Any advice would be appreciate . Thanks in advance .


----------



## CDG (Mar 11, 2018)

You're fine. Stop overthinking it. It's just boot camp.


----------



## BloodStripe (Mar 11, 2018)

Agree with CDG. Boot is 90% mental. Just go. Your run time will improve by virtue of being there and running more often. 

My initial PFT was horrendous. I don't remember my exact scores for running and sit ups, but I do remember only doing 5 pull ups,  around 75 crunches, and my 1.5 mile time was around 11 minutes. I did absolutely zero training before shipping and still graduated as a squad leader with a meritorious promotion to PFC. I left the Depot doing 18 pull ups, 100 situps, and my 3 mile run time was just north of 19 mins. A few recruits will actually go backwards on their fitness because you don't get gym time for PT but most will see an increase in their run time. It also helps when you have a drill instructor threatening to chop your nuts off (or at the very least an island hoping session for the platoon afterwards) if you fall out during runs.


----------



## Etype (Mar 11, 2018)

You'll get faster during basic training. I ran something like a 15:30 2 mile on my first APFT in basic, I was running low 13:00s by the time I left -this isn't atypical.

If your body responds well to weight training and that is where you get your push up and pull up gains, you will probably loose a bit of ground there during training. Don't worry about it, its not a big deal.


----------



## Kraut783 (Mar 11, 2018)

Bootcamp is also designed to get recruits into physical shape to successfully complete the final PT.  You are sooooo far ahead of the game in that area.

The only hurdle now is mental....are you ready to take that first step and sign on the dotted line?


----------



## DC (Mar 11, 2018)

Chinups or you mean pull-ups.


----------



## Gunz (Mar 11, 2018)

I went to PI with a dude who was a high school standout athlete. He was in better shape than everybody else but he couldn't hack it. You know why? Because he never learned that no matter what your physical condition, the trick is never giving up. Never. Giving. Up.


----------



## Kaldak (Mar 11, 2018)

Ocoka said:


> I went to PI with a dude who was a high school standout athlete. He was in better shape than everybody else but he couldn't hack it. You know why? Because he never learned that no matter what your physical condition, the trick is never giving up. Never. Giving. Up.

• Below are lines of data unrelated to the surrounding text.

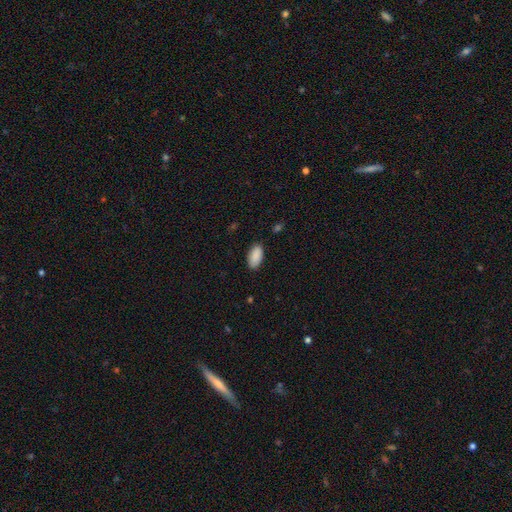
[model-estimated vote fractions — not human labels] Overall: smooth (90%). How rounded: in between (95%). Merging: none (86%).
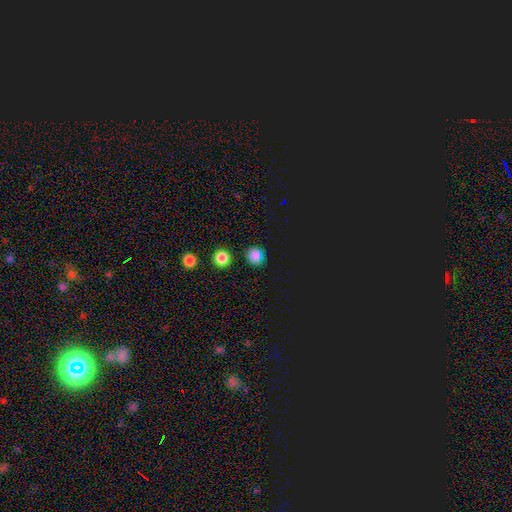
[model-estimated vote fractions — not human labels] Overall: smooth (63%; star or artifact 32%). How rounded: round (83%). Merging: none (84%).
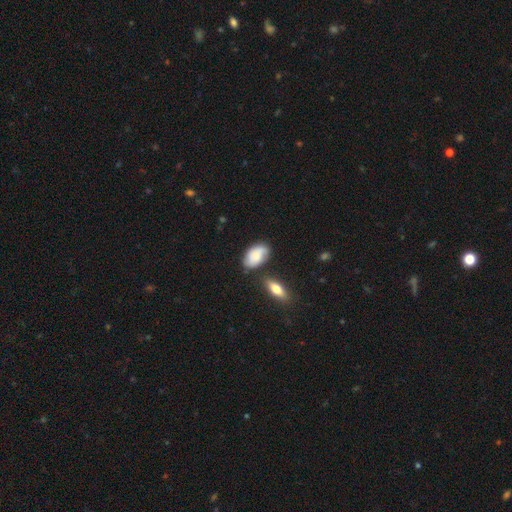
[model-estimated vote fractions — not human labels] Smooth or featured? Predicted: smooth (p=0.70). How rounded? Predicted: in between (p=0.92). Merging? Predicted: none (p=0.64).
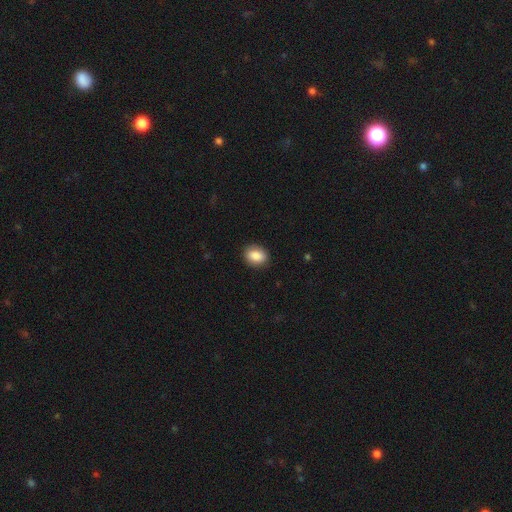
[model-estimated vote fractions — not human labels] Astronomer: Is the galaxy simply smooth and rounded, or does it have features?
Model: smooth — 88%.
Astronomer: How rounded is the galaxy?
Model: in between — 66%.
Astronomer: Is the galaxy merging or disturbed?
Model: none — 88%.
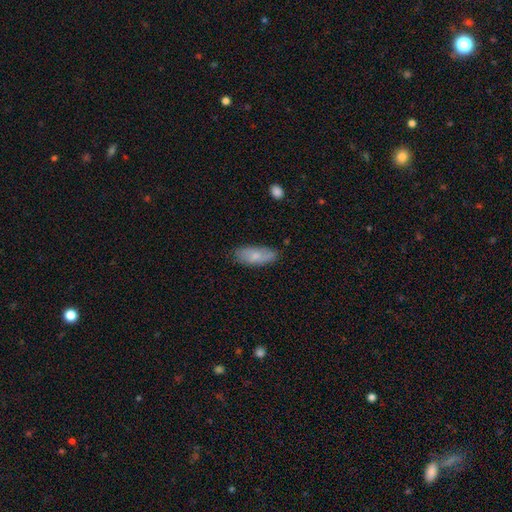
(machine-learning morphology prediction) A smooth galaxy with no disk features (73%) that is in between round and cigar-shaped (78%).

Vote fractions:
- Smooth or featured? smooth: 73% / featured or disk: 21% / star or artifact: 6%
- How rounded? in between: 78% / cigar-shaped: 20% / round: 2%
- Merging? none: 77% / minor disturbance: 18% / major disturbance: 3% / merger: 2%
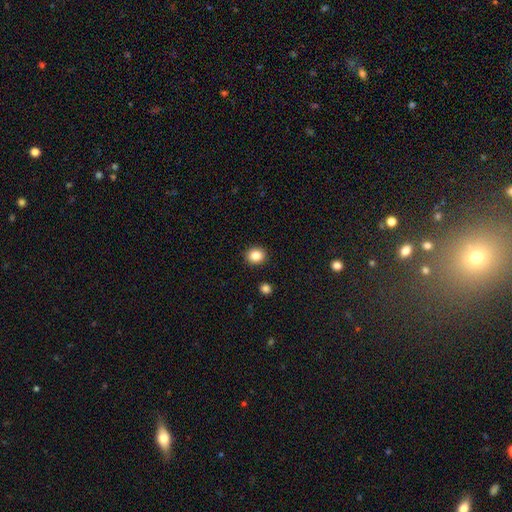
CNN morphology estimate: A smooth galaxy with no disk features (85%) that is round (75%). Merging: none (91%).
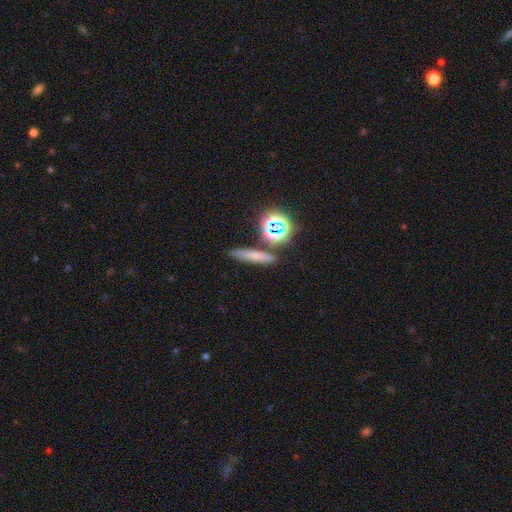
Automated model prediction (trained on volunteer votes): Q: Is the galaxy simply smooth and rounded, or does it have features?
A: smooth — 63%.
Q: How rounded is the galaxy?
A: cigar-shaped — 71%.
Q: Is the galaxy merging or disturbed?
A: none — 81%.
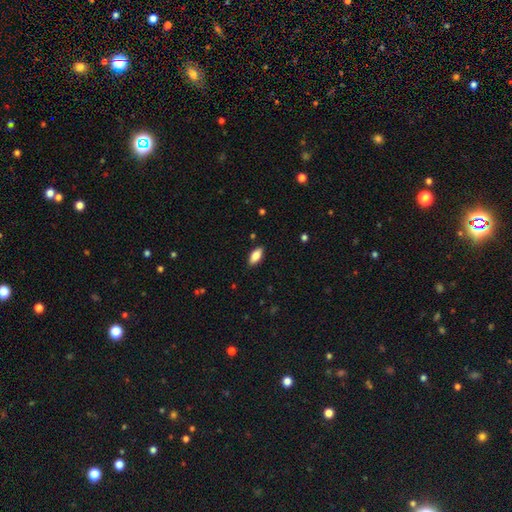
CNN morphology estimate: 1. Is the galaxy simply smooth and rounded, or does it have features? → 82% smooth, 11% featured or disk, 7% star or artifact.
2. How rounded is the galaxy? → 87% in between, 11% cigar-shaped, 2% round.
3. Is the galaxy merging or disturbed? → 88% none, 9% minor disturbance, 2% major disturbance, 1% merger.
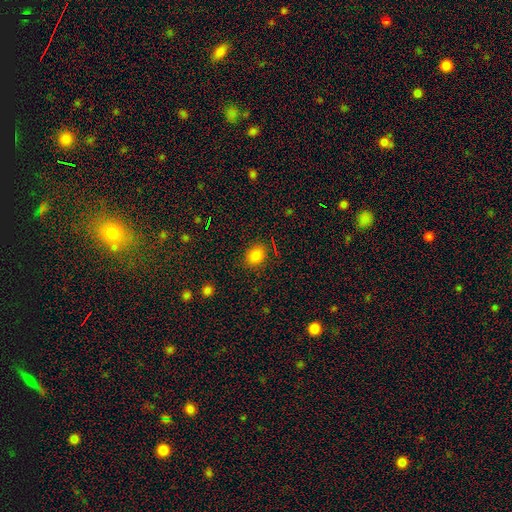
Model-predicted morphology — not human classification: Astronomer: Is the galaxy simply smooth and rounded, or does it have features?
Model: smooth — 82%.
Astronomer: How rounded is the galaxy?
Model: round — 51% (runner-up: in between, 48%).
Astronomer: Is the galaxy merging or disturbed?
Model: none — 85%.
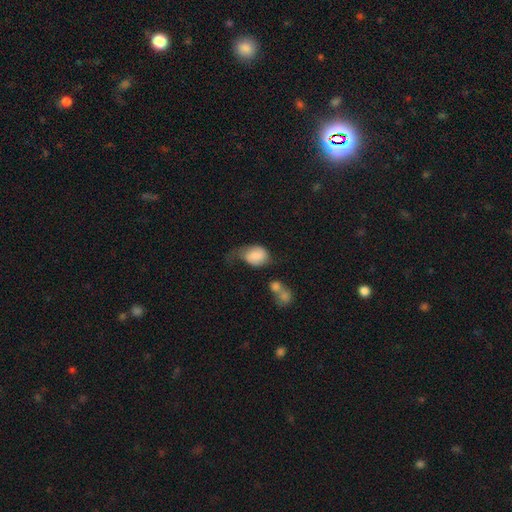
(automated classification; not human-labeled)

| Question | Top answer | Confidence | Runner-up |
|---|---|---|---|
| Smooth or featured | smooth | 68% | featured or disk (24%) |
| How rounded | in between | 66% | round (33%) |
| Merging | minor disturbance | 32% | major disturbance (31%) |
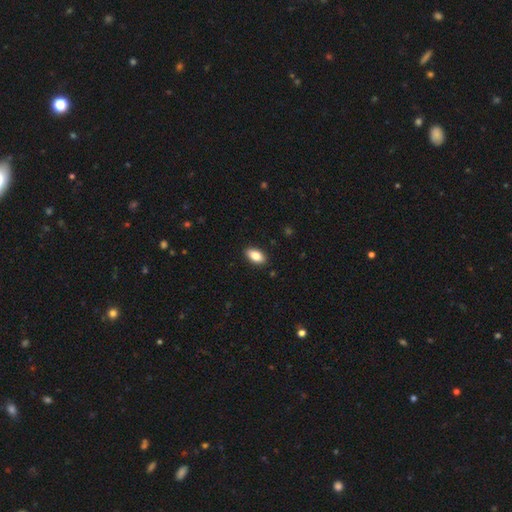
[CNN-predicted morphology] Smooth or featured: smooth — 84% (featured or disk — 9%)
How rounded: in between — 92% (cigar-shaped — 5%)
Merging: none — 90% (minor disturbance — 8%)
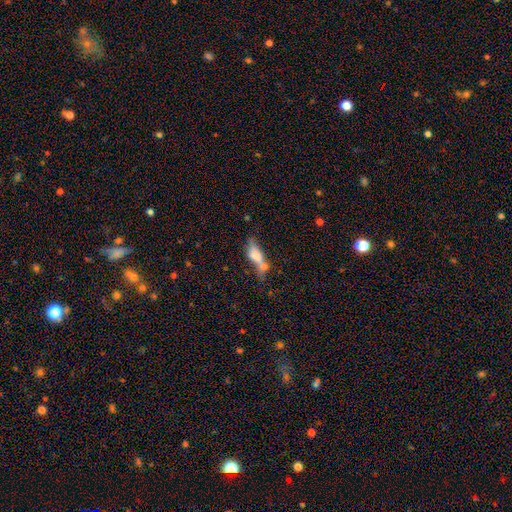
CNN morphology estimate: Smooth or featured?
  - smooth: 54% *
  - featured or disk: 36%
  - star or artifact: 10%
How rounded?
  - in between: 52% *
  - cigar-shaped: 44%
  - round: 5%
Merging?
  - merger: 39% *
  - none: 28%
  - minor disturbance: 18%
  - major disturbance: 15%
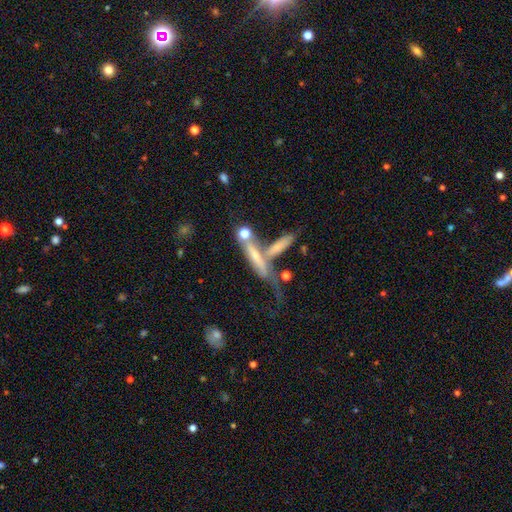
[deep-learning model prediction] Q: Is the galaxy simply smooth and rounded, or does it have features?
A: featured or disk — 55%.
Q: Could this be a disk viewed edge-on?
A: yes — 71%.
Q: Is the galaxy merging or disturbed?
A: merger — 37%.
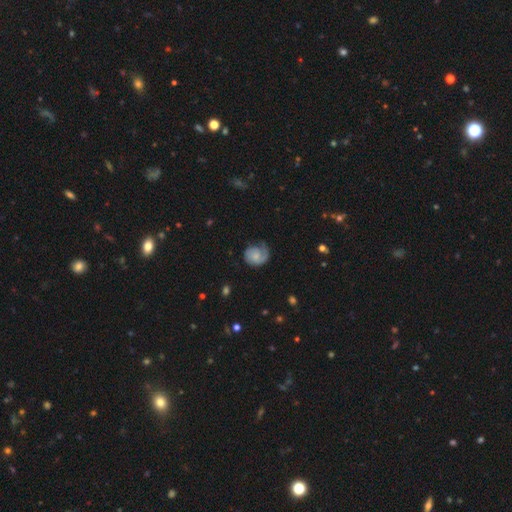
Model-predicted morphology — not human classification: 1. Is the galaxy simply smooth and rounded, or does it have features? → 60% featured or disk, 33% smooth, 7% star or artifact.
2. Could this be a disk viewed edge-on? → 98% no, 2% yes.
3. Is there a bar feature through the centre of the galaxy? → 74% no, 23% weak, 3% strong.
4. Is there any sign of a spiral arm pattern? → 91% yes, 9% no.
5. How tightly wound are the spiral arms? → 45% tight, 35% medium, 20% loose.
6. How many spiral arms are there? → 58% 1, 28% 2, 10% can't tell, 2% 3, 1% 4, 1% more than 4.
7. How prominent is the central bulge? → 52% small, 25% moderate, 18% none, 4% large, 2% dominant.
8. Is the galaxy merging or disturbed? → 55% none, 26% minor disturbance, 18% major disturbance, 2% merger.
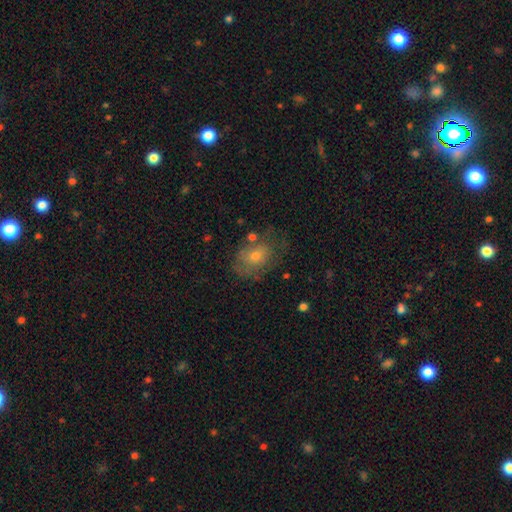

This. Your biggest hurdle will always be your own head.


----------



## NikNifSik (Mar 20, 2018)

Etype and these other guys are all spot on, just get there and you'll be fine.  Signing up and reporting to bootcamp was the hardest part for me (being away from family), after a few days you will be in a groove and making friends.  There is no reason to go in a total stud, if you can meet the requirements, your Drill SGT will help you with the rest.  I went in as a college athlete, but in the wrong kind of shape.  By the end of the 1st month everything was going as it should and it only got easier, push-ups and sit-ups went up, and run time went down.  Enjoy your time.


----------